*Data provided*:
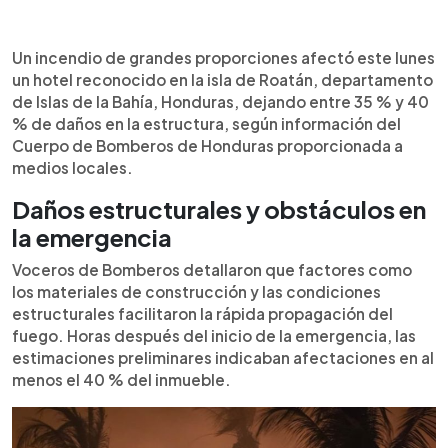
Resumen del artículo:
0:00
►
Un incendio de grandes proporciones afectó este
Escuchar artículo
Un incendio de grandes proporciones afectó este lunes
lunes un hotel reconocido en la isla de Roatán, en
un hotel reconocido en la isla de Roatán, departamento
Islas de la Bahía, Honduras, dejando entre 35 % y
de Islas de la Bahía, Honduras, dejando entre 35 % y 40
40 % de daños en la estructura, según el Cuerpo
% de daños en la estructura, según información del
de Bomberos. Los materiales de construcción y
Cuerpo de Bomberos de Honduras proporcionada a
las condiciones del edificio facilitaron la
medios locales.
propagación del fuego. El daño en el puente de
acceso impidió el ingreso de unidades pesadas,
Daños estructurales y obstáculos en
por lo que se succionó agua del mar para
la emergencia
abastecer las labores. No se reportaron heridos.
Se realizará un peritaje técnico para determinar la
Voceros de Bomberos detallaron que factores como
causa y evaluar la estructura.
los materiales de construcción y las condiciones
estructurales facilitaron la rápida propagación del
fuego. Horas después del inicio de la emergencia, las
estimaciones preliminares indicaban afectaciones en al
menos el 40 % del inmueble.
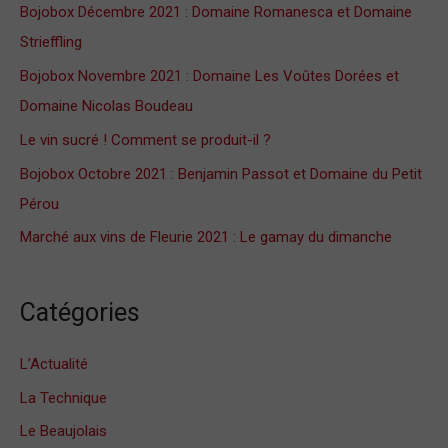
Bojobox Décembre 2021 : Domaine Romanesca et Domaine
r
Strieffling
c
Bojobox Novembre 2021 : Domaine Les Voûtes Dorées et
h
Domaine Nicolas Boudeau
e
Le vin sucré ! Comment se produit-il ?
r
Bojobox Octobre 2021 : Benjamin Passot et Domaine du Petit
Pérou
:
Marché aux vins de Fleurie 2021 : Le gamay du dimanche
Catégories
L’Actualité
La Technique
Le Beaujolais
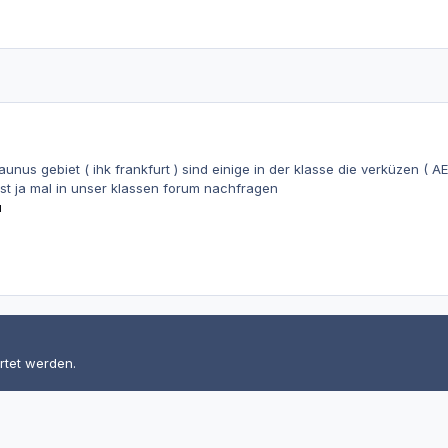
taunus gebiet ( ihk frankfurt ) sind einige in der klasse die verküzen (
st ja mal in unser klassen forum nachfragen
u
rtet werden.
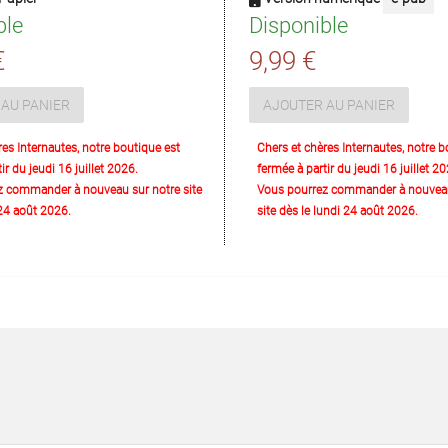
ble
Disponible
€
9,99 €
AU PANIER
AJOUTER AU PANIER
res Internautes, notre boutique est
Chers et chères Internautes, notre b
ir du jeudi 16 juillet 2026.
fermée à partir du jeudi 16 juillet 20
z commander à nouveau sur notre site
Vous pourrez commander à nouveau
 24 août 2026.
site dès le lundi 24 août 2026.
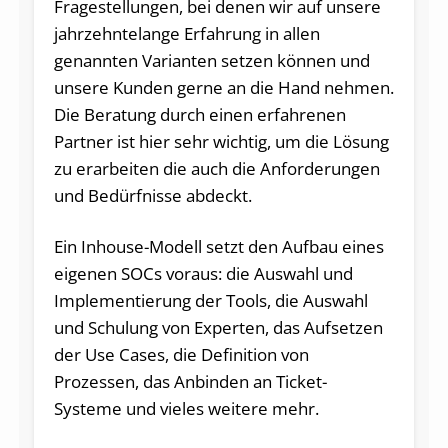
Fragestellungen, bei denen wir auf unsere
jahrzehntelange Erfahrung in allen
genannten Varianten setzen können und
unsere Kunden gerne an die Hand nehmen.
Die Beratung durch einen erfahrenen
Partner ist hier sehr wichtig, um die Lösung
zu erarbeiten die auch die Anforderungen
und Bedürfnisse abdeckt.
Ein Inhouse-Modell setzt den Aufbau eines
eigenen SOCs voraus: die Auswahl und
Implementierung der Tools, die Auswahl
und Schulung von Experten, das Aufsetzen
der Use Cases, die Definition von
Prozessen, das Anbinden an Ticket-
Systeme und vieles weitere mehr.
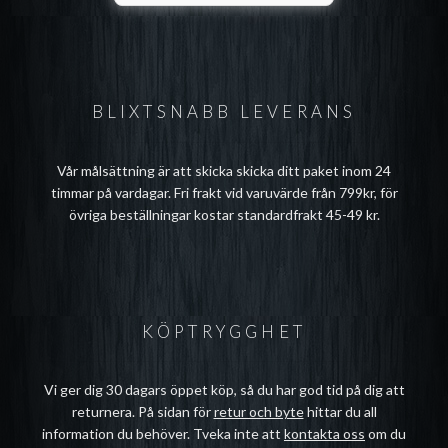
BLIXTSNABB LEVERANS
Vår målsättning är att skicka skicka ditt paket inom 24
timmar på vardagar. Fri frakt vid varuvärde från 799kr, för
övriga beställningar kostar standardfrakt 45-49 kr.
KÖPTRYGGHET
Vi ger dig 30 dagars öppet köp, så du har god tid på dig att
returnera. På sidan för
retur och byte
hittar du all
information du behöver. Tveka inte att
kontakta oss
om du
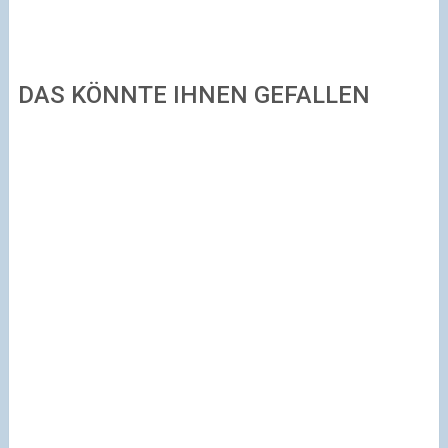
DAS KÖNNTE IHNEN GEFALLEN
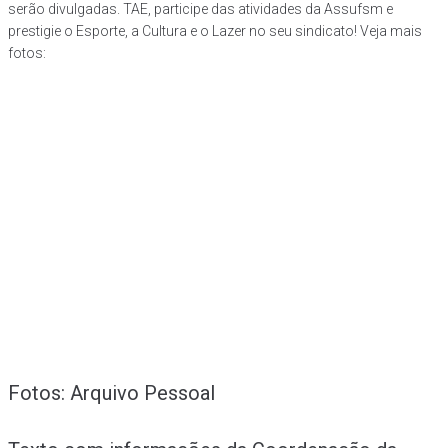
serão divulgadas. TAE, participe das atividades da Assufsm e
prestigie o Esporte, a Cultura e o Lazer no seu sindicato! Veja mais
fotos:
Fotos: Arquivo Pessoal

*What the task asks*:
Write out the lines of the records starting at the line containing "taunus gebiet ( ihk" and ending at the line containing "Systeme und vieles weitere mehr.", both included, and leave out the picture markers.

*Solution to this problem*:
taunus gebiet ( ihk frankfurt ) sind einige in der klasse die verküzen (
st ja mal in unser klassen forum nachfragen
u
rtet werden.
ble
Disponible
€
9,99 €
AU PANIER
AJOUTER AU PANIER
res Internautes, notre boutique est
Chers et chères Internautes, notre b
ir du jeudi 16 juillet 2026.
fermée à partir du jeudi 16 juillet 20
z commander à nouveau sur notre site
Vous pourrez commander à nouveau
 24 août 2026.
site dès le lundi 24 août 2026.
Fragestellungen, bei denen wir auf unsere
jahrzehntelange Erfahrung in allen
genannten Varianten setzen können und
unsere Kunden gerne an die Hand nehmen.
Die Beratung durch einen erfahrenen
Partner ist hier sehr wichtig, um die Lösung
zu erarbeiten die auch die Anforderungen
und Bedürfnisse abdeckt.
Ein Inhouse-Modell setzt den Aufbau eines
eigenen SOCs voraus: die Auswahl und
Implementierung der Tools, die Auswahl
und Schulung von Experten, das Aufsetzen
der Use Cases, die Definition von
Prozessen, das Anbinden an Ticket-
Systeme und vieles weitere mehr.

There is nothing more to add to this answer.